### Aim of the exercise
Once you reach the line that holds "[508,390,519,399] 3. -> [80,1480,90,1490] 2." in the listing below, output it and every line after it through the line that holds "(929, 916) none", word for word.
======== Data records
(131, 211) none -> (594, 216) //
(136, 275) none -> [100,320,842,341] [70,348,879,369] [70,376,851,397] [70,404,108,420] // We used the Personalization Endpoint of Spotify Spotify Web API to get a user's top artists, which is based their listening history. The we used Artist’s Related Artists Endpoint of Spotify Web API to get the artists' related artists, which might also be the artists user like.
================
======== Data records
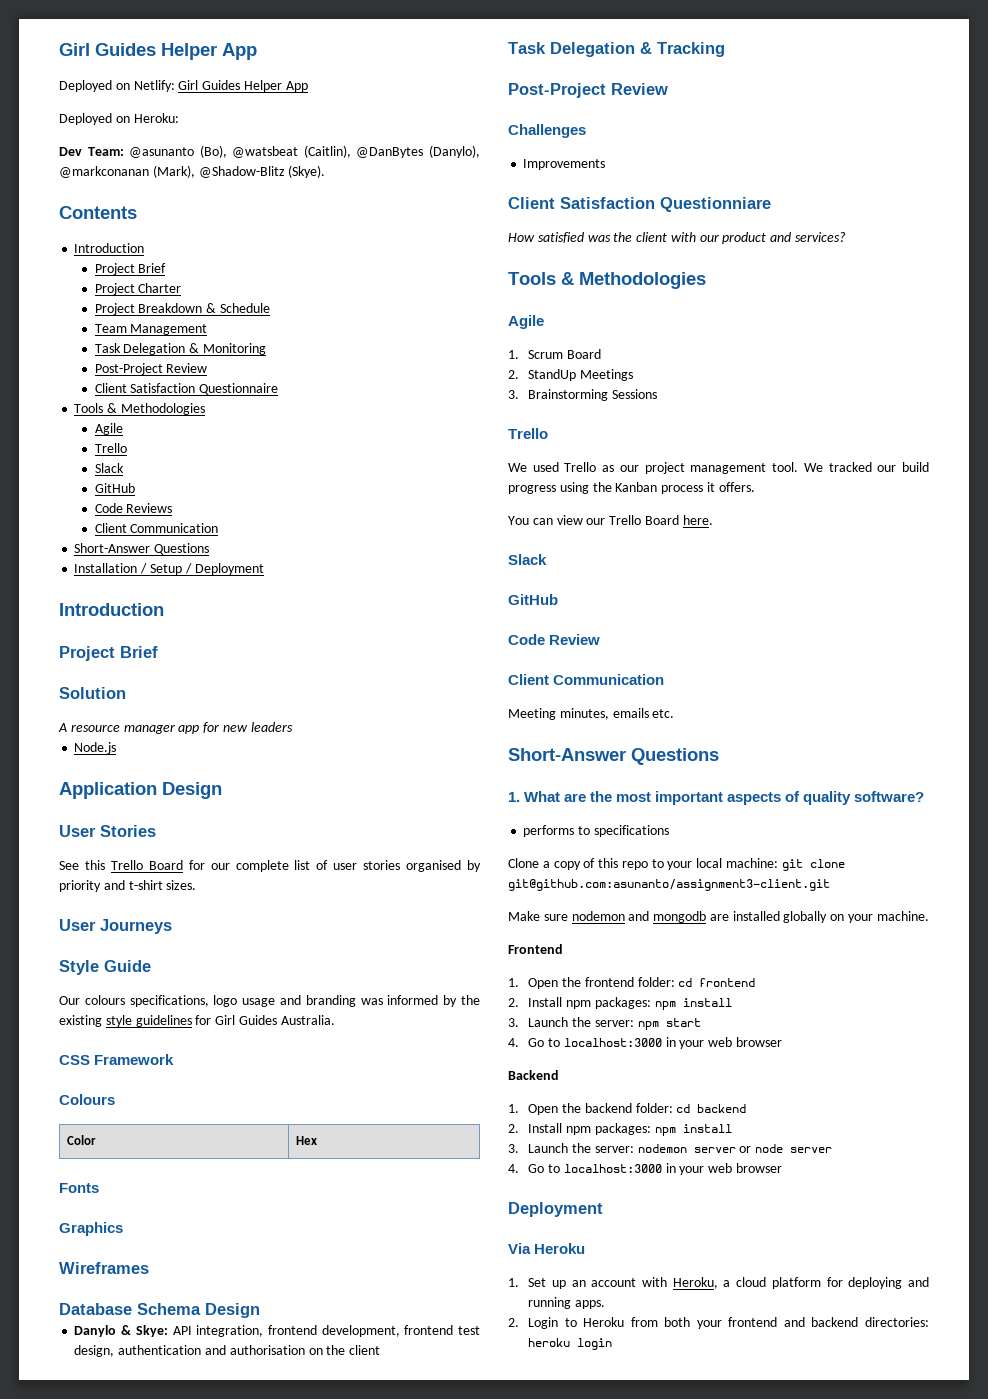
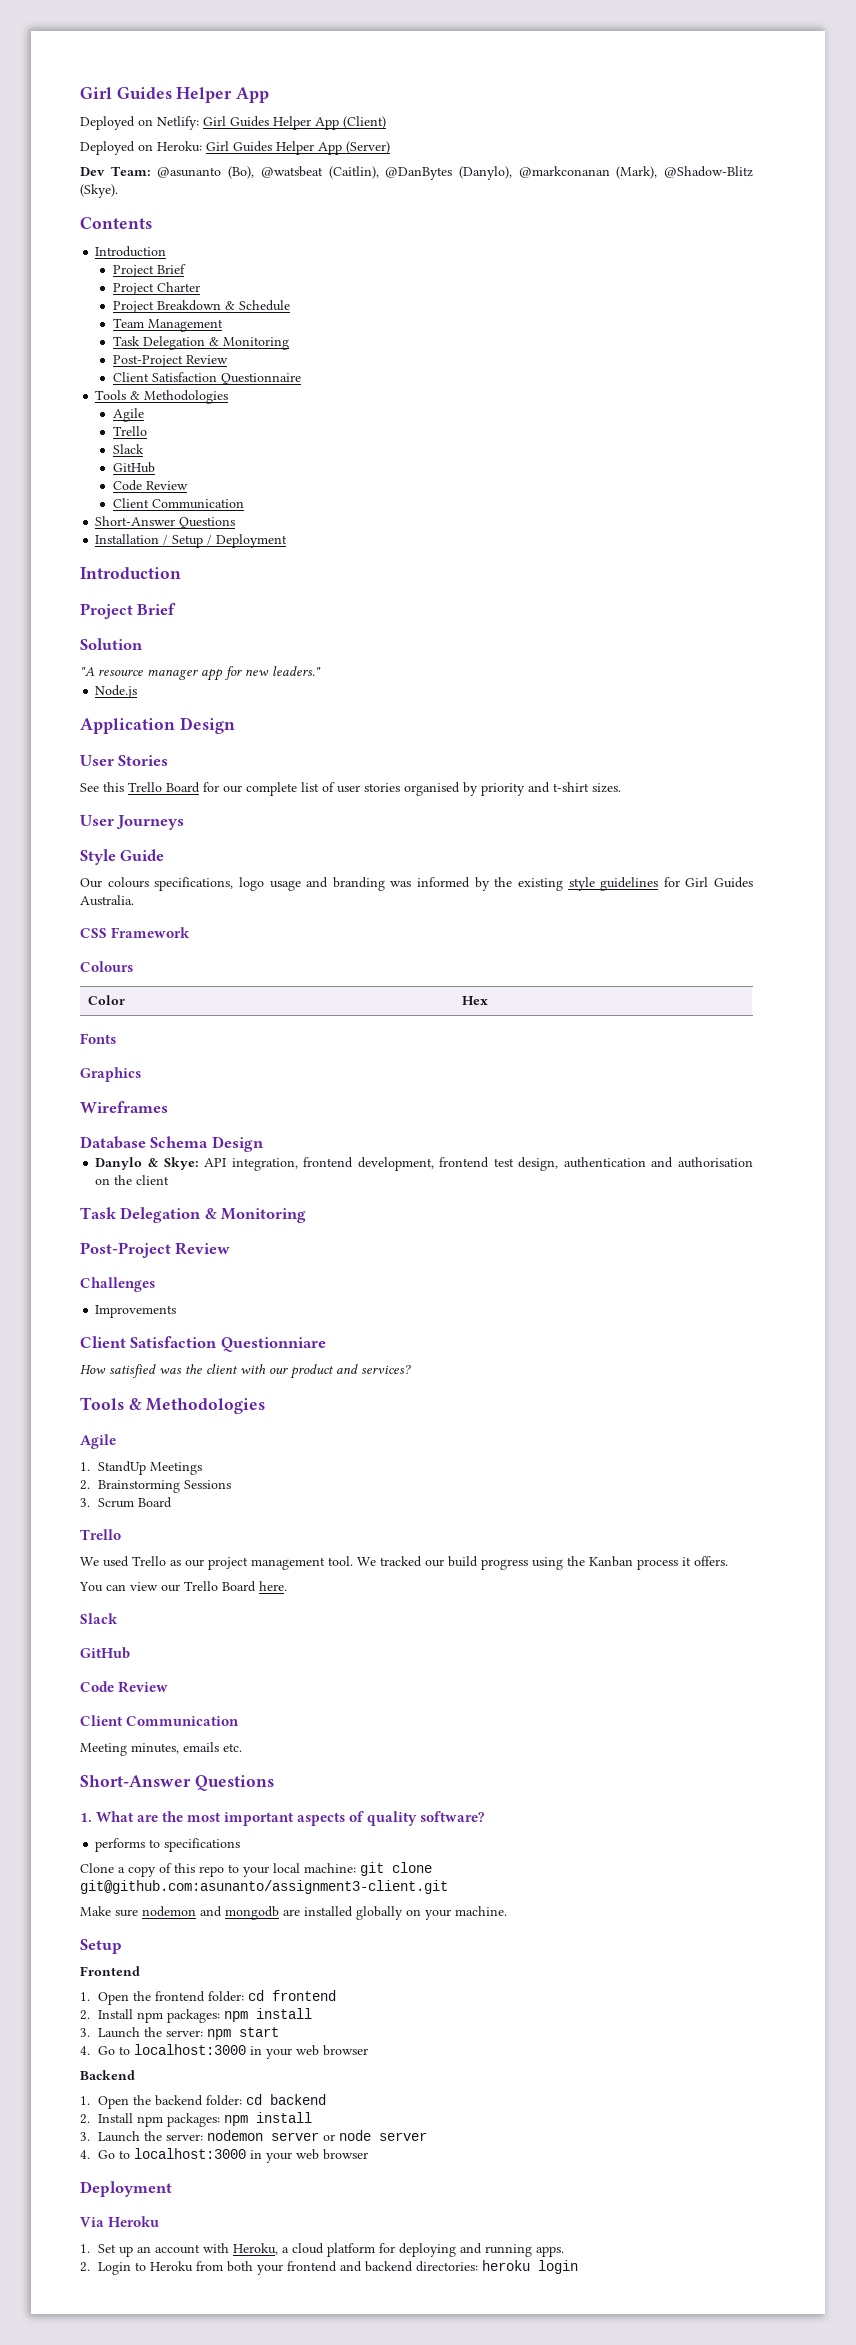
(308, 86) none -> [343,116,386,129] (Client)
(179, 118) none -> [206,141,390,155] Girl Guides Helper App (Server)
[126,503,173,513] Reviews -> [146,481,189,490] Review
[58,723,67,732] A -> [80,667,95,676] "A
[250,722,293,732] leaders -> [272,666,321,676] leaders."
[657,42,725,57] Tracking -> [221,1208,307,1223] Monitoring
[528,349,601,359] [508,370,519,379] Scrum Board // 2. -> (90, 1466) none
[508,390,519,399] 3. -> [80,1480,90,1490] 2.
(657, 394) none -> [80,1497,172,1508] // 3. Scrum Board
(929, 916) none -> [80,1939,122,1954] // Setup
================
### Task result
[508,390,519,399] 3. -> [80,1480,90,1490] 2.
(657, 394) none -> [80,1497,172,1508] // 3. Scrum Board
(929, 916) none -> [80,1939,122,1954] // Setup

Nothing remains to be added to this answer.